When I began getting opportunities to do site-specific projects, I might have turned it a bit into a response to the commodification of recordings due to digitization. While most artists I know chased every channel available, throwing away their music in the hope of catching some elusive audience, I felt I needed to give something special to those who bothered showing up at some place to hear me.

That’s a qualitative
approach to presentation that surely requires a high level of dedication.

You can’t invest that amount of time on research and customization when you play 120 gigs a year, so it’s also a matter of priorities. But it felt worth my time to put in the effort. As far as I know, I played the first ever electronic concert at LACMA, and I’ll play the first at the Philharmonie’s Great Hall. I wasn’t the first to play Honen-in, but I had over a month to check out the place and figure out what to do there before performing. On Alif, we had over a year to structure the performance space together with Chiharu Shiota, Samir Odeh-Tamimi and Jeremias Schwarzer. We did two versions: one for Berlin’s Radialsystem, and another for Nuremberg’s St. Lorenz Church. This timespan allowed for an entirely different depth compared to showing up at 6 PM for soundcheck and hitting the stage at 8.

Was there a key
experience that sparked your interest in the connection between music and the
unusual spaces it is presented in?

I had heard that there had been concerts at Honen-in. One day I
rode my bike up there and ended up spending five hours just sitting in the
yard. It was getting dark, and I had planned to ride back because I had no
lights. But the soundscape was changing so rapidly and intriguingly that I
couldn’t get myself to leave. By chance, I met a guy who had been in touch with
some of the artists who played there, and I asked him if he knew who could possibly say if
there’s a chance to do something there. He basically took out
his calendar and was like, “Can you do June 29?” And that was that.

How did you usually
approach these site-specific commissions in the past? What’s the workflow like,
from initial theory to execution?

Looking at the space and taking it from there is definitely the
best approach for me. Some commission requests are all pre-determined for
everything but the space. They’ll say, ”We have composer X’s anniversary, and
we’d like a live remix where you play with the orchestra over a symphony.”
That’s usually where anyone who’s not entirely desperate for work should say
thanks but no thanks.

I like the ones that start with the space rather than with a grand vision of the content. It’s also kind of a cheeky experience, like a child’s dream of sneaking into a museum past closing time and roaming around without supervision. Plus it’s an excuse to do things in the studio that you can’t when you’re producing something Ben Klock’s supposed to play.

:: Supplied records ::
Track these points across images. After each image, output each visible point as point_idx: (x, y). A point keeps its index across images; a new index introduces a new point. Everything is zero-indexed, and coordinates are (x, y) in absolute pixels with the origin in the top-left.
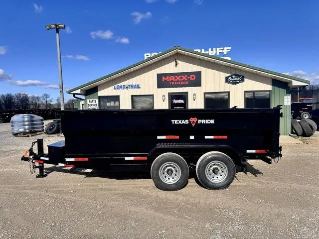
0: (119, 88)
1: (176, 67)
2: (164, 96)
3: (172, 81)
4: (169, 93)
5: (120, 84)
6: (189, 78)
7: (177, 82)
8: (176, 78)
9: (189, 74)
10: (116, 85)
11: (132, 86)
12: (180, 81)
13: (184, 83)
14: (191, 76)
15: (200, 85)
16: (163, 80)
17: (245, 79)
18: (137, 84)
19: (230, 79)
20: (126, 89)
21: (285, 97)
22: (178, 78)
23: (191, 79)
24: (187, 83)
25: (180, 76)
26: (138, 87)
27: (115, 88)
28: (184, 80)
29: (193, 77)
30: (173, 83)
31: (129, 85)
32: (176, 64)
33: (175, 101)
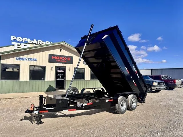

:: Explore the material ::
1. For the interview excerpt, say whether each statement agrees with it: (a) the speaker had over a month to check out Honen-in before performing there, (b) the speaker was the first to play Honen-in, (c) Alif was staged in two versions, one in Berlin and one in Nuremberg. Give yes or no for each, with the deciding words quoted from the interview excerpt.
2. Return the part of the interview excerpt that opens with the words containing "I had heard" and closes with "theory to execution?", copied without change.

:: Answers by item number ::
1.
(a) Yes: "I had over a month to check out the place and figure out what to do there before performing."
(b) No: "I wasn’t the first to play Honen-in"
(c) Yes: "We did two versions: one for Berlin’s Radialsystem, and another for Nuremberg’s St. Lorenz Church."

2.
I had heard that there had been concerts at Honen-in. One day I
rode my bike up there and ended up spending five hours just sitting in the
yard. It was getting dark, and I had planned to ride back because I had no
lights. But the soundscape was changing so rapidly and intriguingly that I
couldn’t get myself to leave. By chance, I met a guy who had been in touch with
some of the artists who played there, and I asked him if he knew who could possibly say if
there’s a chance to do something there. He basically took out
his calendar and was like, “Can you do June 29?” And that was that.

How did you usually
approach these site-specific commissions in the past? What’s the workflow like,
from initial theory to execution?